» Work task: Set down every entry again word for word, please, but skip the pictures.

» Pose estimation data:
--- --- ---

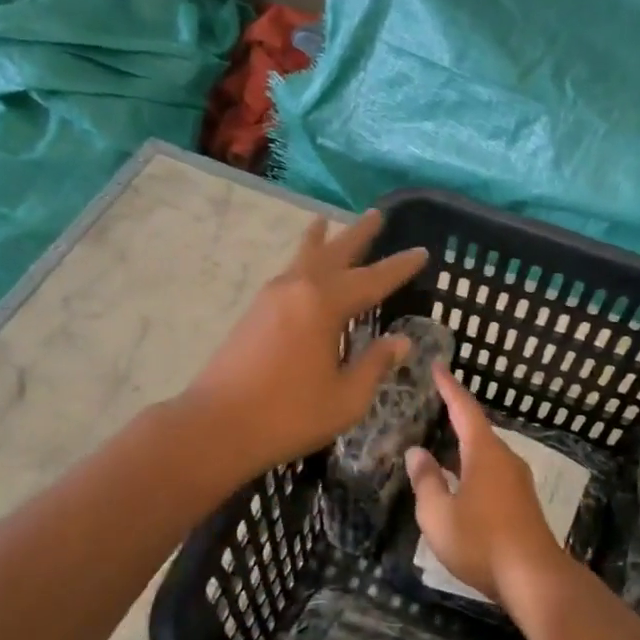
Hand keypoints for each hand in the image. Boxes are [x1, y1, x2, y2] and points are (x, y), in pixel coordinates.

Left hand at [181, 209, 427, 480]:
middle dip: (358, 235)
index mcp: (323, 305)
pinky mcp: (254, 312)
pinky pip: (287, 273)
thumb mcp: (346, 397)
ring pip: (303, 257)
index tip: (422, 252)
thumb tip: (400, 341)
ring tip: (325, 220)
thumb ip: (374, 364)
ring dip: (321, 240)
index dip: (400, 267)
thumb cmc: (289, 414)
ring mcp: (271, 297)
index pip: (372, 280)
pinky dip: (301, 260)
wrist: (217, 425)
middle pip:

--- --- ---

» Task solution:
Hand keypoints for each hand in the image. Boxes are [x1, y1, x2, y2] and points are (x, y), in pixel coordinates.

Left hand at [181, 209, 427, 480]:
middle dip: (358, 235)
index mcp: (323, 305)
pinky mcp: (254, 312)
pinky pip: (287, 273)
thumb mcp: (346, 397)
ring pip: (303, 257)
index tip: (422, 252)
thumb tip: (400, 341)
ring tip: (325, 220)
thumb ip: (374, 364)
ring dip: (321, 240)
index dip: (400, 267)
thumb cmc: (289, 414)
ring mcp: (271, 297)
index pip: (372, 280)
pinky dip: (301, 260)
wrist: (217, 425)
middle pip:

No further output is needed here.